We have written before about AMF’s lack of track record at signing agreements for and successfully completing large-scale distributions with partners other than Concern Universal in Malawi. In 2014, AMF signed its first agreement to fund a large-scale distribution with another partner in a different country: IMA World Health in the province of Kasaï Occidental in the Democratic Republic of the Congo (more). The Kasaï Occidental distribution was scheduled to be completed in late 2014. We have not yet seen results from this distribution, and AMF’s track record of completing and reporting on successful large-scale distributions remains limited. AMF expects to be able to share information from this distribution in the next few weeks.

We plan to continue recommending funds to AMF for now and to reassess AMF’s progress later in the year.


In December, we noted that GiveDirectly could likely absorb up to $25 million in funding from GiveWell-influenced individuals. We tracked $2.4 million to GiveDirectly from these individuals and it is possible that GiveWell influenced several million dollars more – between February 2014 and January 2015, GiveDirectly received several million dollars from individuals who did not provide information on how they learned about the organization. We continue to believe that GiveDirectly has substantial room for more funding.

Schistosomiasis Control Initiative (SCI)

In December we set a target of SCI receiving $1 million from GiveWell-influenced individual donors and set the max we aimed for SCI to receive from this group at the same amount. We estimate that SCI received about $1.1 million based on GiveWell’s recommendation.

We have fairly limited information on SCI’s room for more funding because (a) SCI recently began working with a new financial director and is in the process of reorganizing its financial system, and so has not yet been able to provide us with a comprehensive financial update; and (b) SCI held a meeting on March 24 to allocate unrestricted funds and sent us a report from that meeting recently, which we have not yet had time to review. We will be following up with SCI to learn more about its plans and funding needs.

We plan to continue recommending funds to SCI because (a) our room for more funding estimates for SCI are rough and we believe there is a reasonable chance that SCI has room for more funding; (b) we expect to learn more about SCI’s room for more funding in the next few months; and (c) we do not expect SCI to receive a large amount of funding due to our recommendation over the next few months (since most donors give in December).

Deworm the World Initiative, which is led by Evidence Action

In December we set a target of $0.5 million from GiveWell-influenced individual donors to Deworm the World and set the max we aimed for Deworm the World to receive from this group at $1 million.

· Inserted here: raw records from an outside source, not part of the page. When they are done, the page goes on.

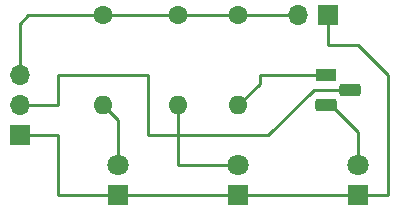
<source format=gbr>
%TF.GenerationSoftware,KiCad,Pcbnew,(6.0.4)*%
%TF.CreationDate,2022-10-02T23:44:47+02:00*%
%TF.ProjectId,light_gate,6c696768-745f-4676-9174-652e6b696361,rev?*%
%TF.SameCoordinates,Original*%
%TF.FileFunction,Copper,L2,Bot*%
%TF.FilePolarity,Positive*%
%FSLAX46Y46*%
G04 Gerber Fmt 4.6, Leading zero omitted, Abs format (unit mm)*
G04 Created by KiCad (PCBNEW (6.0.4)) date 2022-10-02 23:44:47*
%MOMM*%
%LPD*%
G01*
G04 APERTURE LIST*
G04 Aperture macros list*
%AMRoundRect*
0 Rectangle with rounded corners*
0 $1 Rounding radius*
0 $2 $3 $4 $5 $6 $7 $8 $9 X,Y pos of 4 corners*
0 Add a 4 corners polygon primitive as box body*
4,1,4,$2,$3,$4,$5,$6,$7,$8,$9,$2,$3,0*
0 Add four circle primitives for the rounded corners*
1,1,$1+$1,$2,$3*
1,1,$1+$1,$4,$5*
1,1,$1+$1,$6,$7*
1,1,$1+$1,$8,$9*
0 Add four rect primitives between the rounded corners*
20,1,$1+$1,$2,$3,$4,$5,0*
20,1,$1+$1,$4,$5,$6,$7,0*
20,1,$1+$1,$6,$7,$8,$9,0*
20,1,$1+$1,$8,$9,$2,$3,0*%
G04 Aperture macros list end*
%TA.AperFunction,ComponentPad*%
%ADD10R,1.800000X1.100000*%
%TD*%
%TA.AperFunction,ComponentPad*%
%ADD11RoundRect,0.275000X-0.625000X0.275000X-0.625000X-0.275000X0.625000X-0.275000X0.625000X0.275000X0*%
%TD*%
%TA.AperFunction,ComponentPad*%
%ADD12C,1.600000*%
%TD*%
%TA.AperFunction,ComponentPad*%
%ADD13O,1.600000X1.600000*%
%TD*%
%TA.AperFunction,ComponentPad*%
%ADD14R,1.800000X1.800000*%
%TD*%
%TA.AperFunction,ComponentPad*%
%ADD15C,1.800000*%
%TD*%
%TA.AperFunction,ComponentPad*%
%ADD16R,1.700000X1.700000*%
%TD*%
%TA.AperFunction,ComponentPad*%
%ADD17O,1.700000X1.700000*%
%TD*%
%TA.AperFunction,Conductor*%
%ADD18C,0.250000*%
%TD*%
G04 APERTURE END LIST*
D10*
%TO.P,Q1,1,C*%
%TO.N,Net-(Q1-Pad1)*%
X144612528Y-99000000D03*
D11*
%TO.P,Q1,2,B*%
%TO.N,Net-(D2-Pad2)*%
X146682528Y-100270000D03*
%TO.P,Q1,3,E*%
%TO.N,Net-(D3-Pad2)*%
X144612528Y-101540000D03*
%TD*%
D12*
%TO.P,R1,1*%
%TO.N,Net-(J1-Pad3)*%
X125730000Y-93980000D03*
D13*
%TO.P,R1,2*%
%TO.N,Net-(D1-Pad2)*%
X125730000Y-101600000D03*
%TD*%
D14*
%TO.P,D1,1,K*%
%TO.N,Net-(D1-Pad1)*%
X127000000Y-109220000D03*
D15*
%TO.P,D1,2,A*%
%TO.N,Net-(D1-Pad2)*%
X127000000Y-106680000D03*
%TD*%
D16*
%TO.P,J1,1,Pin_1*%
%TO.N,Net-(D1-Pad1)*%
X118675000Y-104125000D03*
D17*
%TO.P,J1,2,Pin_2*%
%TO.N,Net-(D2-Pad2)*%
X118675000Y-101585000D03*
%TO.P,J1,3,Pin_3*%
%TO.N,Net-(J1-Pad3)*%
X118675000Y-99045000D03*
%TD*%
D12*
%TO.P,R2,1*%
%TO.N,Net-(J1-Pad3)*%
X132080000Y-93980000D03*
D13*
%TO.P,R2,2*%
%TO.N,Net-(D2-Pad2)*%
X132080000Y-101600000D03*
%TD*%
D16*
%TO.P,J2,1,Pin_1*%
%TO.N,Net-(D1-Pad1)*%
X144780000Y-93980000D03*
D17*
%TO.P,J2,2,Pin_2*%
%TO.N,Net-(J1-Pad3)*%
X142240000Y-93980000D03*
%TD*%
D14*
%TO.P,D2,1,K*%
%TO.N,Net-(D1-Pad1)*%
X137160000Y-109220000D03*
D15*
%TO.P,D2,2,A*%
%TO.N,Net-(D2-Pad2)*%
X137160000Y-106680000D03*
%TD*%
D14*
%TO.P,D3,1,K*%
%TO.N,Net-(D1-Pad1)*%
X147320000Y-109220000D03*
D15*
%TO.P,D3,2,A*%
%TO.N,Net-(D3-Pad2)*%
X147320000Y-106680000D03*
%TD*%
D12*
%TO.P,R3,1*%
%TO.N,Net-(J1-Pad3)*%
X137160000Y-93980000D03*
D13*
%TO.P,R3,2*%
%TO.N,Net-(Q1-Pad1)*%
X137160000Y-101600000D03*
%TD*%
D18*
%TO.N,Net-(D2-Pad2)*%
X139700000Y-104140000D02*
X143570000Y-100270000D01*
X143570000Y-100270000D02*
X146282528Y-100270000D01*
%TO.N,Net-(Q1-Pad1)*%
X139000000Y-99000000D02*
X139000000Y-99760000D01*
X145012528Y-99000000D02*
X139000000Y-99000000D01*
X139000000Y-99760000D02*
X137160000Y-101600000D01*
%TO.N,Net-(D3-Pad2)*%
X147320000Y-103847472D02*
X147320000Y-106680000D01*
X145012528Y-101540000D02*
X147320000Y-103847472D01*
%TO.N,Net-(D2-Pad2)*%
X121920000Y-99060000D02*
X129540000Y-99060000D01*
X121920000Y-101600000D02*
X121920000Y-99060000D01*
X121905000Y-101585000D02*
X121920000Y-101600000D01*
X118675000Y-101585000D02*
X121905000Y-101585000D01*
X129540000Y-99060000D02*
X129540000Y-104140000D01*
X129540000Y-104140000D02*
X139700000Y-104140000D01*
%TO.N,Net-(D1-Pad1)*%
X149860000Y-109220000D02*
X147320000Y-109220000D01*
X147320000Y-109220000D02*
X137160000Y-109220000D01*
X121920000Y-109220000D02*
X127000000Y-109220000D01*
X121905000Y-104125000D02*
X121920000Y-104140000D01*
X147320000Y-96520000D02*
X149860000Y-99060000D01*
X121920000Y-104140000D02*
X121920000Y-109220000D01*
X127000000Y-109220000D02*
X137160000Y-109220000D01*
X144780000Y-96520000D02*
X147320000Y-96520000D01*
X144780000Y-93980000D02*
X144780000Y-96520000D01*
X118675000Y-104125000D02*
X121905000Y-104125000D01*
X149860000Y-101600000D02*
X149860000Y-109220000D01*
X149860000Y-99060000D02*
X149860000Y-101600000D01*
%TO.N,Net-(D1-Pad2)*%
X125730000Y-101600000D02*
X127000000Y-102870000D01*
X127000000Y-102870000D02*
X127000000Y-106680000D01*
%TO.N,Net-(D2-Pad2)*%
X132080000Y-101600000D02*
X132080000Y-106680000D01*
X132080000Y-106680000D02*
X137160000Y-106680000D01*
%TO.N,Net-(J1-Pad3)*%
X132080000Y-93980000D02*
X137160000Y-93980000D01*
X119380000Y-93980000D02*
X125730000Y-93980000D01*
X118675000Y-94685000D02*
X119380000Y-93980000D01*
X125730000Y-93980000D02*
X132080000Y-93980000D01*
X142240000Y-93980000D02*
X137160000Y-93980000D01*
X118675000Y-99045000D02*
X118675000Y-94685000D01*
%TD*%
M02*

</source>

We estimate that Deworm the World received about $0.66 million based on GiveWell’s recommendation.

It’s our understanding that Deworm the World may have opportunities over the next few years to support up to three deworming programs which could each cost several million dollars. We are in the process of following up with Deworm the World to learn more about how likely these programs are to require unrestricted funding from Deworm the World and when funding might become a bottleneck to moving forward with these programs.

We plan to continue recommending funds to Deworm the World.